Hiya from JoBurg where we’re on a long layover between flights and I’ve managed to find a computer out of earshot of the vuvuzuela honking that pervades, seemingly, all of southern Africa at the moment due to the World Cup here.
Sadly, not only am I now without iPhone (friggin’ AT&T bastardos), but on Friday, without warning, my Macbook Pro laptop died. We had it checked at the iStore here in JoBurg (their version of the Apple Store) and … no dice. No idea what happened.
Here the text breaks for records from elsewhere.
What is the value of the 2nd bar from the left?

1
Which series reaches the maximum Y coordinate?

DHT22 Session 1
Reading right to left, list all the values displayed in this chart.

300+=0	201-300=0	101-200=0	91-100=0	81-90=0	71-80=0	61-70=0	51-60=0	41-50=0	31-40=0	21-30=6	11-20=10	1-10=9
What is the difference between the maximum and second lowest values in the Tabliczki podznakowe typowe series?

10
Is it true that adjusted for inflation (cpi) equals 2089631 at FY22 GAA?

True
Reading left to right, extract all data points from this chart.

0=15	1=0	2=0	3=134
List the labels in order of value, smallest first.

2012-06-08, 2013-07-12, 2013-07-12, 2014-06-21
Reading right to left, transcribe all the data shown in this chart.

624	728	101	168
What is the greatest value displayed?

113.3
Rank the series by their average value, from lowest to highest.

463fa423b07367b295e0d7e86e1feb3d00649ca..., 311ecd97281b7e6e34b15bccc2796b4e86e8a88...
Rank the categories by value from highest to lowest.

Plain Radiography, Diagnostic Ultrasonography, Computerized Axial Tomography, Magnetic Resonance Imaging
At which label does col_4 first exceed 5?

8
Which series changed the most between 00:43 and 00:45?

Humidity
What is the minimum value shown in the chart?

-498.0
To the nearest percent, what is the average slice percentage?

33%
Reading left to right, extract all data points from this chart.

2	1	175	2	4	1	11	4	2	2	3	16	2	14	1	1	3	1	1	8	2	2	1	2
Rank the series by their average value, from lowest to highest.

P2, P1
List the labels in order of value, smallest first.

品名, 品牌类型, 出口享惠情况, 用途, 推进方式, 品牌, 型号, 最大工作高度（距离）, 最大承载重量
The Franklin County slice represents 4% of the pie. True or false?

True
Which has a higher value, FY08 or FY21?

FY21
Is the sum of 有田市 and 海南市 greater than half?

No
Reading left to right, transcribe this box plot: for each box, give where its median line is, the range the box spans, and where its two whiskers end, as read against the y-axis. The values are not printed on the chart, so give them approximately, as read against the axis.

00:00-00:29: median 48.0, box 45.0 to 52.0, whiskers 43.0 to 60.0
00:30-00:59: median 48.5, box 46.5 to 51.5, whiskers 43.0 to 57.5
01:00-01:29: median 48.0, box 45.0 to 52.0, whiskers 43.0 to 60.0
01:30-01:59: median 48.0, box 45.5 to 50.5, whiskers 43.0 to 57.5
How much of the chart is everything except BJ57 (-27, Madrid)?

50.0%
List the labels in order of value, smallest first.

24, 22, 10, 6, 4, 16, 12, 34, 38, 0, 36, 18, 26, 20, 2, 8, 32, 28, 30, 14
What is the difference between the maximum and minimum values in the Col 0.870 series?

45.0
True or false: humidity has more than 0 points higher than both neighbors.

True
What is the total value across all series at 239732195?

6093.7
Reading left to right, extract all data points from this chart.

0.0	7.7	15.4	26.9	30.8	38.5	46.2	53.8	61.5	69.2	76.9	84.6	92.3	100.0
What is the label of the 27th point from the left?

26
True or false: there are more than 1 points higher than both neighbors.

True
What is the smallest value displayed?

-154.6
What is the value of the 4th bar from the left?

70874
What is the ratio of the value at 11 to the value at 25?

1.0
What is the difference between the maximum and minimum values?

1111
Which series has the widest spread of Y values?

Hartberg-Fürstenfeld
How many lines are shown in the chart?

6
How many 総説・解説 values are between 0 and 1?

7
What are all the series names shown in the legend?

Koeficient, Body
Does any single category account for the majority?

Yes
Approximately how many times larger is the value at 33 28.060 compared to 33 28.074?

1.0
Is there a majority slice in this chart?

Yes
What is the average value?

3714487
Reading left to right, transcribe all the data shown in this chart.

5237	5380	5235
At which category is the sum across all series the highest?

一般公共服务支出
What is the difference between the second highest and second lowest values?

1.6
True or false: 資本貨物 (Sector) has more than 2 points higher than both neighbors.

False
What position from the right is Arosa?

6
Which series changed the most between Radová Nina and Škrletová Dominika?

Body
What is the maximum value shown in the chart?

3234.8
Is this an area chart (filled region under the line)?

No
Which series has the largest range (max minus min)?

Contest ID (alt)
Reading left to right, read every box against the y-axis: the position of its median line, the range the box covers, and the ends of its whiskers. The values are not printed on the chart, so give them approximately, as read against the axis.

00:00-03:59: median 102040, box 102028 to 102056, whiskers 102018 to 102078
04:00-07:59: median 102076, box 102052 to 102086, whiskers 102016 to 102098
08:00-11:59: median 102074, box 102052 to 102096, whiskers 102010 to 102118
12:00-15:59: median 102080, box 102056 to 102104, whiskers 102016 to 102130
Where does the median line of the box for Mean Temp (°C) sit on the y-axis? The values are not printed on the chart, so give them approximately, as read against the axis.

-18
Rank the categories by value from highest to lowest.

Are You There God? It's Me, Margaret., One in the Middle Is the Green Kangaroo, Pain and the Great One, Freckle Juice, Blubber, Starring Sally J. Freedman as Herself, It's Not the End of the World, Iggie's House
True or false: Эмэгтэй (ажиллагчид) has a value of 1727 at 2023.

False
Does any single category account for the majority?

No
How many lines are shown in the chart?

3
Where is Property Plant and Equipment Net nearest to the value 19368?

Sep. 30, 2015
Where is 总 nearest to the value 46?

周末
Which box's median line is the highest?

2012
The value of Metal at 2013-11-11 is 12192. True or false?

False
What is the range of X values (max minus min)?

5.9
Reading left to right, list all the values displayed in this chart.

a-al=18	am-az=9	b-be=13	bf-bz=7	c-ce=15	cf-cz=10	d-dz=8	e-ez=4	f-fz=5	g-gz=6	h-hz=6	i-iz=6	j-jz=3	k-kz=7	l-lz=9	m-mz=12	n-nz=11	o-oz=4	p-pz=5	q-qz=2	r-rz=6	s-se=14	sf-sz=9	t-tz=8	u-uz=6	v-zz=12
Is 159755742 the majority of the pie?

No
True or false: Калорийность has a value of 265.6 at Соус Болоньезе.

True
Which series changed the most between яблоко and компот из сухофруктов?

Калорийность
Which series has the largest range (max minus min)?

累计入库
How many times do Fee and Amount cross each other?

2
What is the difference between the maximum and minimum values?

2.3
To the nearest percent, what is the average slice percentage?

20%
So, I (this is Falsani if you hadn’t already gathered) am totally off the grid. And I don’t like it. Not one bit. So much to blog. So many pictures to share and video and columns to write and send to my patient editor in Washington, and and and …
Blerrrrrrrrrg.
We depart JoBurg in about six hours for an overnight quick flight (in relation to what comes next) of about eight hours up to Dubai, where we then have another 24-hour layover before the last leg of our journey home: the whopping EIGHTEEN-HOUR flight from Dubai direct to LAX.
It’s a 777 and we have seats that are, we believe, not in the middle of the middle section like they were on the way over. But that’s a long haul in coach and Emirates has been a disaster in terms of customer service. If they came through with some amazing grace toward our family on the way home, it would go a long way to repairing the damage they’ve done and that I intend to share with the world once I’m computer-attached again, rested and have re-gathered my bearings.
Please pray for us. We’re all a little under the weather – Mom the most. Seemingly everyone in Blantyre had a bad hacking cough and head cold the week before we left and we got it. We’ve got meds out the wazoo because the one easy thing to get in Malawi is medicaiton (unless it’s ARVs for AIDS babies) and we have cold medication with codeine (over the counter!) etc, which should ease the discomfort for us on the long flights home.
I have never been so happy to leave a place as I was yesterday leaving Malawi.
That drive to the airport in Blantyre – boy did it bring back memories.
The last time Maury and I made that drive was almost three years ago and we had to leave Vasco behind. It broke my heart. This time, our boy – our legal and forever son – was with us in the van and in the plane and now here in South Africa, where he’s playing XBox in the next room after having toured part of JoBurg and then Soweto this afternoon. Very moving. If it weren’t for what happened in this place 20-some years ago, I doubt we would ever have met this boy and become his parents. We stood there before a memorial in Soweto, in front of the church where Archbishop Tutu has preached, near the road that Madiba walked when he was freed from prison after so many years to greet the world with a heart free of hate and filled with grace, and we were so thankful, so grateful for those who paved the way long before we set foot on this wondrous and cruel continent three years ago.
Thanks be to God, today, for these African fathers (and mothers, of course) who brought us to this place of peace and reconciliation. Thank God for mercy, grace, joy and connections that we would never, ever make if left to our own devices.
Happy Father’s Day, Daddy/Poppy Falsani, Papa Possley, Rebbe Allen, Uncle Dave, Uncle Veen, Uncle Davidy and Uncle Bubba and to all the fathers out there reading this.